Dragon Age 2 was a game with a decent plot at the very least
- Ambivalent aime ceci
#63
Posté 30 mai 2015 - 08:58
If Inquisition is BioWare's Oblivion, what exactly was DA2?
I'd say Fallout 3.
It was better than Oblivion for a lot of things but again had so many problems.(Being bad made no sense, crappy level scaling that was only a bit better than Oblivion, being bad meant you couldn't play continuation of the story DLC that you bought, corridor style enviroments filled with so many NPCs to kill...)
Except "Oh a big company made a game so i should support it no matter what" and "Oh dude, i headshot'ed the guy and its brains were flying out! Roflmao!11" crowd/press it was pretty mediocre. But at least it gave us Fallout New Vegas in time so i have forgiven FO3 ![]()
Maybe small/ big problems and annoyances within DA:I will make ME4 more refined.
PS: Three dogs was awesome though. And some minor stuff like "booby trapped store", "Nuka Cola addicted girl" etc was well designed. But it was light years before NV but again light years ahead of Oblivion.

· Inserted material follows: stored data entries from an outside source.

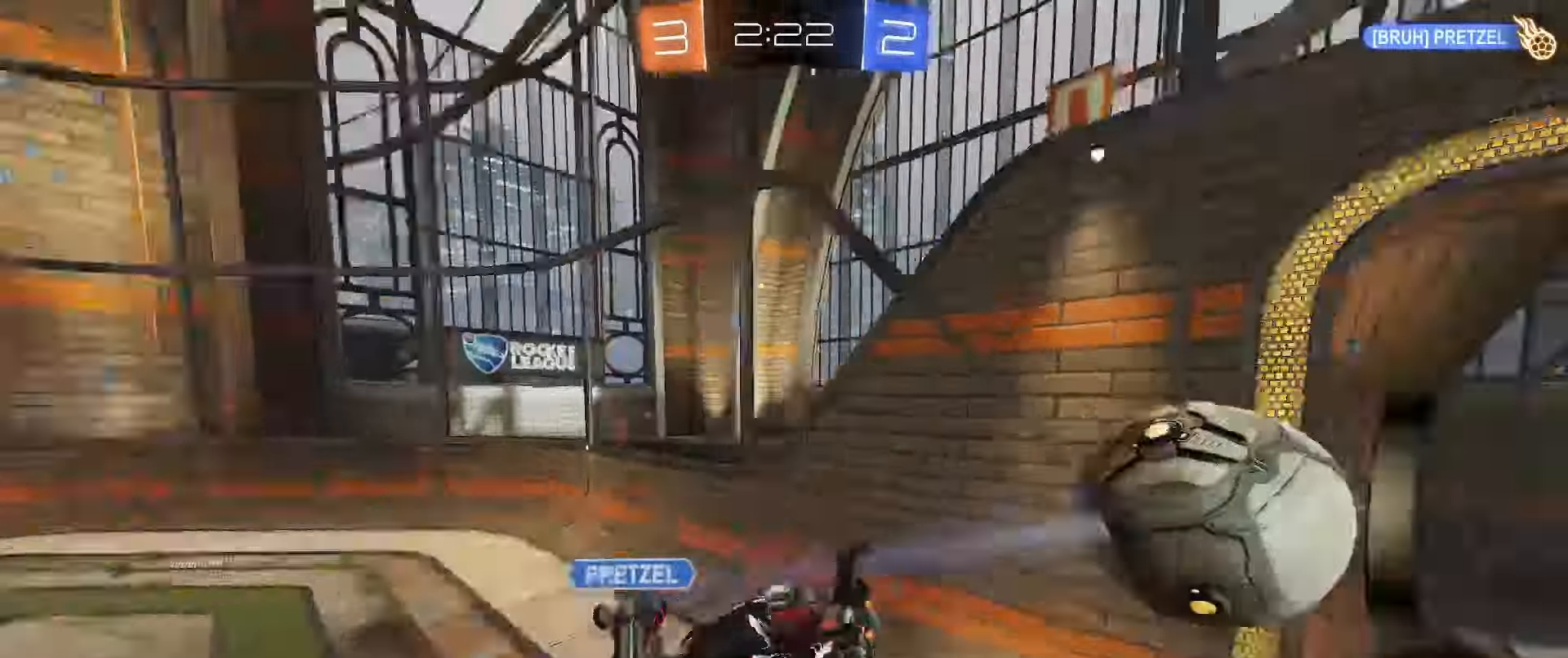
{"buttons": [], "left_stick": "center", "right_stick": "center", "events": [[33, "B", "up"], [217, "L1", "up"], [250, "left_stick", "center"]]}
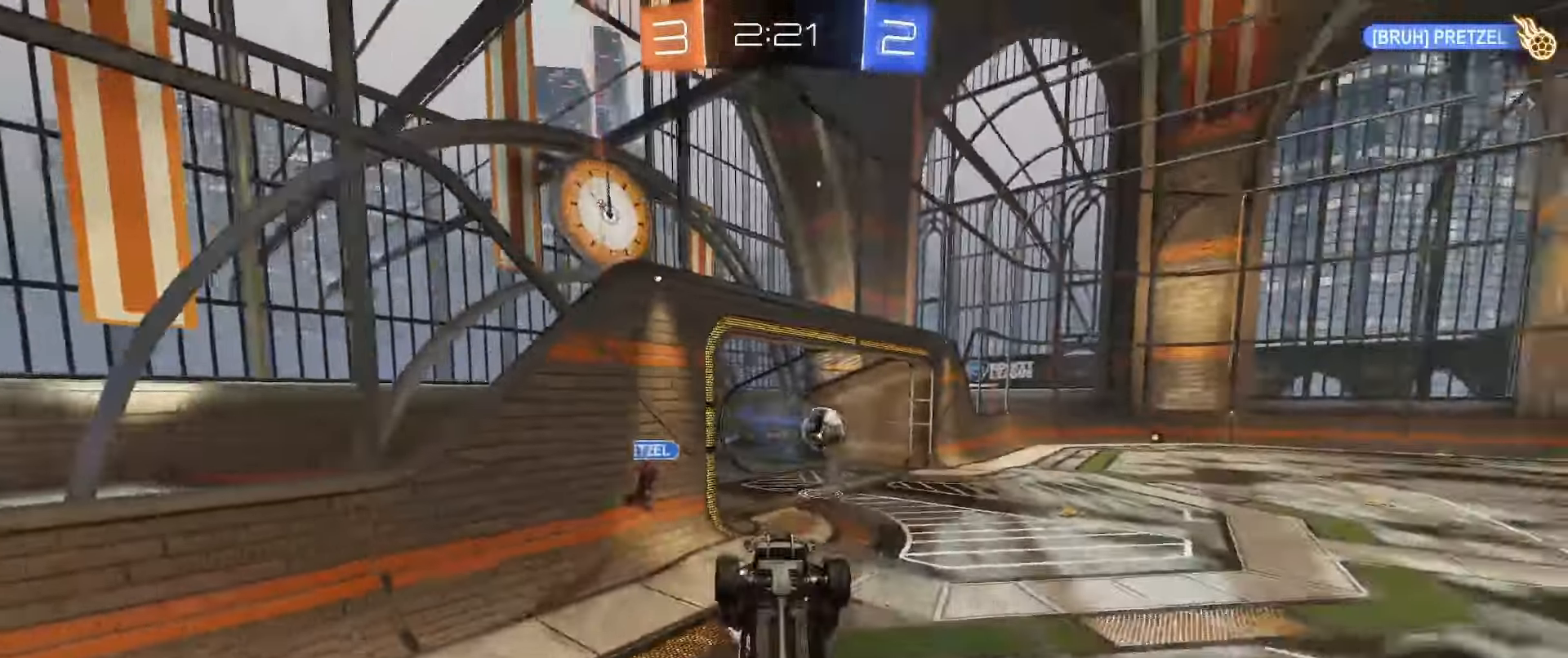
{"buttons": [], "left_stick": "up", "right_stick": "center", "events": [[67, "left_stick", "up"], [250, "left_stick", "center"], [317, "Y", "down"], [417, "Y", "up"], [433, "left_stick", "up"]]}
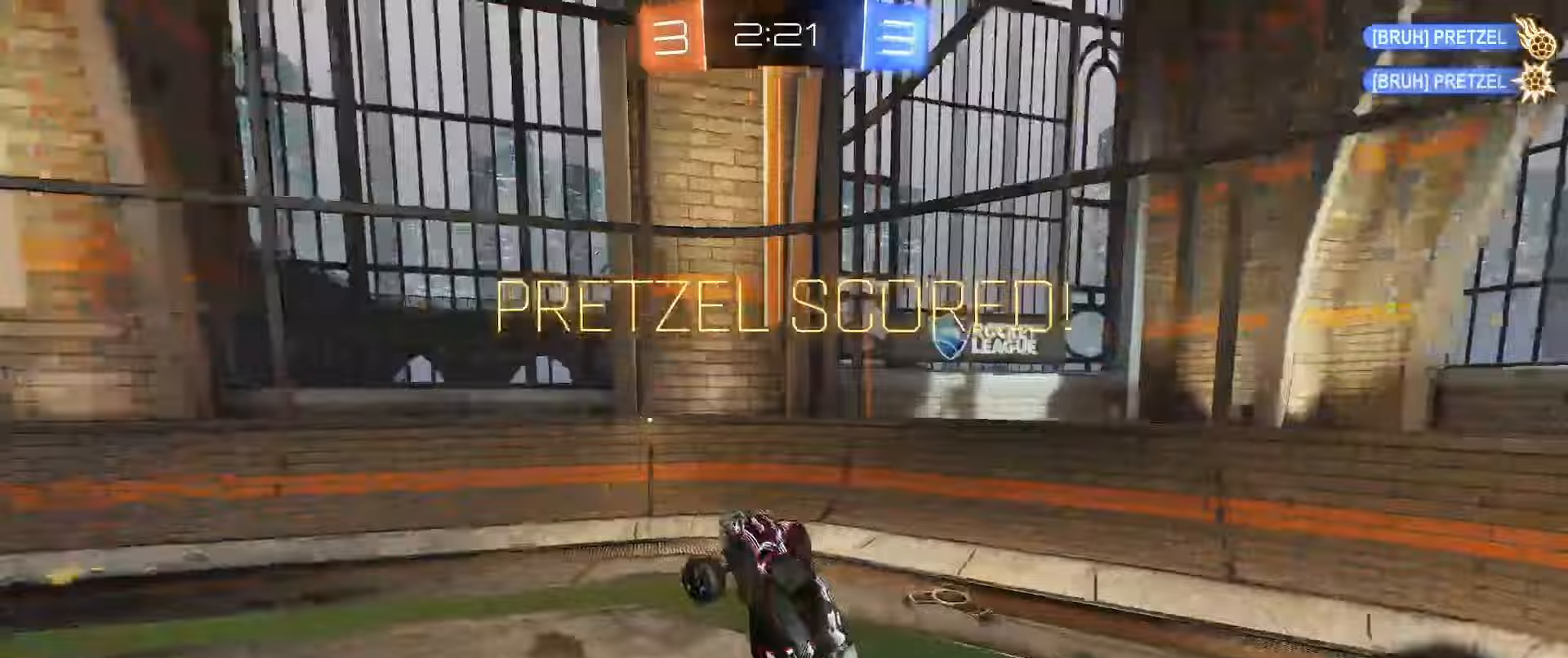
{"buttons": [], "left_stick": "up", "right_stick": "center", "events": [[117, "left_stick", "center"], [233, "left_stick", "left"], [367, "left_stick", "center"], [467, "left_stick", "up"]]}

Edit: Also big differences between previous Fallouts and Fallout 3 lead to hate aswell. Some were right, some were "hate at first sight" Hmm yeah, DA2 definetely should be FO 3.
#64
Posté 31 mai 2015 - 11:06
Probably not in a life time.
Crappy controls, messy UI, lack of tactics, auto attributes, non-sense start that allows prisoner to lead the captor just after one minute or so, many fetch quests, enemies that are simply red dots instead of conversable human beings like in first two games, lack of potions/auto heal after combat/heal spell because Andraste knows why.

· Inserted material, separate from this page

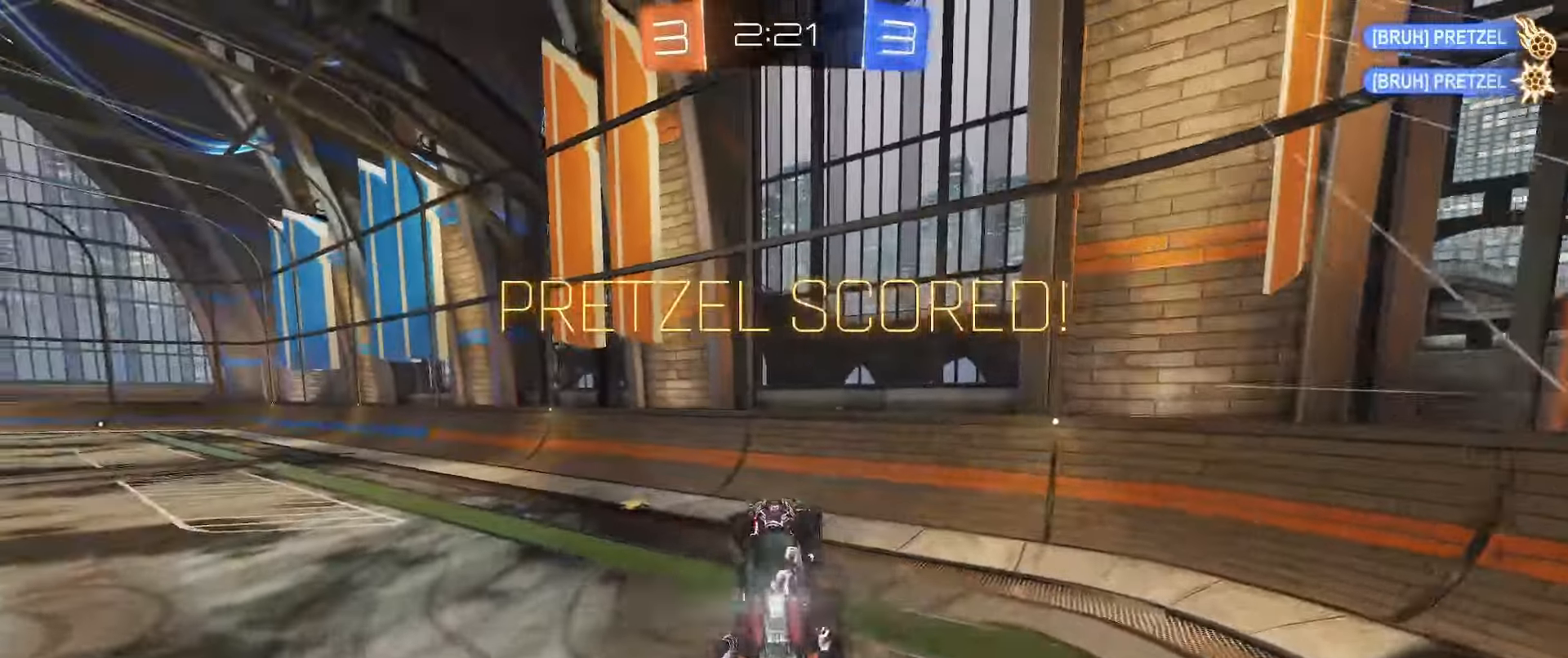
{"buttons": ["L2"], "left_stick": "down-left", "right_stick": "center", "events": [[83, "left_stick", "center"], [133, "left_stick", "down-left"], [367, "L2", "down"]]}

This game will be regarded as Bioware's Elder Scrolls IV: Oblivion in near future. Where so many things were badly designed yet it has been hailed as a masterpiece for no reason. Skyrim fixed that, so DA 4 will fix this. (Same goes for GTA 4 too. It was pretty "dull" yet people realised it after RS fixed their series with GTA 5)
Anyway not saying it sucks though. Not crossed that line yet.
But still can't find a reason to keep playing. I really want to meet to the guy/gal who thought getting rid of mouse movement or healing stuff was a good idea for example.
Probably gonna re-roll a Female Shephard and stick to ME series for a while, god bless Jennifer Hale.
Bite your tongue. Oblivion is a much better game than DAI, IMO. I've never understood the hate for Oblivion. I think people had unrealistic expectations after Morrowind.
#65
Posté 31 mai 2015 - 02:44
Bite your tongue. Oblivion is a much better game than DAI, IMO. I've never understood the hate for Oblivion. I think people had unrealistic expectations after Morrowind.
Gotcha!
1) No dialogue of player character. (Spamming rumours doesn't count)
2) Lacks story that make any sense which was also too short.
3) Poor NPCs that were totally unmemorable.(Only Dark Brotherhood guy was interesting)
4) Can be finished at level 1 or 2 thanks to crappy level scaling.
5) Bad AI.
6) You worked hard to get final battle then some guy who claimed to be "injuried" by doing nothing(Martin Septim) stole your role for some reason and became hero.
7) Over the top HDR that makes everything too shiny.
8) All character faces were potato like.
9) Bad continuation thanks to Oblivion gates being closed after final battle.
10) Except Thief's guild and Dark Brotherhood quests were badly written and not interesting.(Entering the painting one was good too)
I could probably find many more but i'm trying to forget everything about it for years.